PROBLEM TO WORK ON.
State how many lines of the data contain the word "format", and write nothing besides the number.

THE INPUT.

____

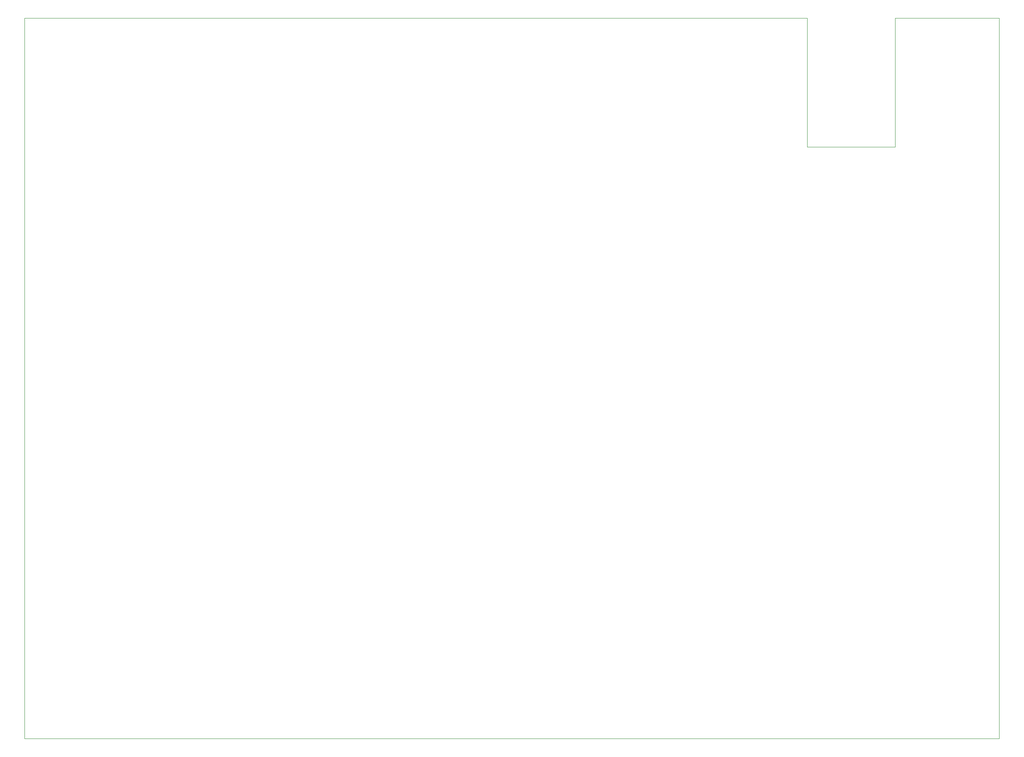
<source format=gm1>
G04 #@! TF.FileFunction,Profile,NP*
%FSLAX46Y46*%
G04 Gerber Fmt 4.6, Leading zero omitted, Abs format (unit mm)*
G04 Created by KiCad (PCBNEW 4.0.5+dfsg1-4) date Wed Feb  8 17:15:58 2017*
%MOMM*%
%LPD*%
G01*
G04 APERTURE LIST*
%ADD10C,0.100000*%
G04 APERTURE END LIST*
D10*
X258000500Y-73152000D02*
X276500000Y-73152000D01*
X257987800Y-46000000D02*
X93000000Y-46000000D01*
X276500000Y-46000000D02*
X298500000Y-46000000D01*
X258000000Y-73152000D02*
X258000000Y-46000000D01*
X276500000Y-73152000D02*
X276500000Y-46000000D01*
X298500000Y-198000000D02*
X298500000Y-46000000D01*
X93000000Y-198000000D02*
X298500000Y-198000000D01*
X93000000Y-46000000D02*
X93000000Y-198000000D01*
M02*

</source>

____

RESULT FOR THIS EXERCISE.
2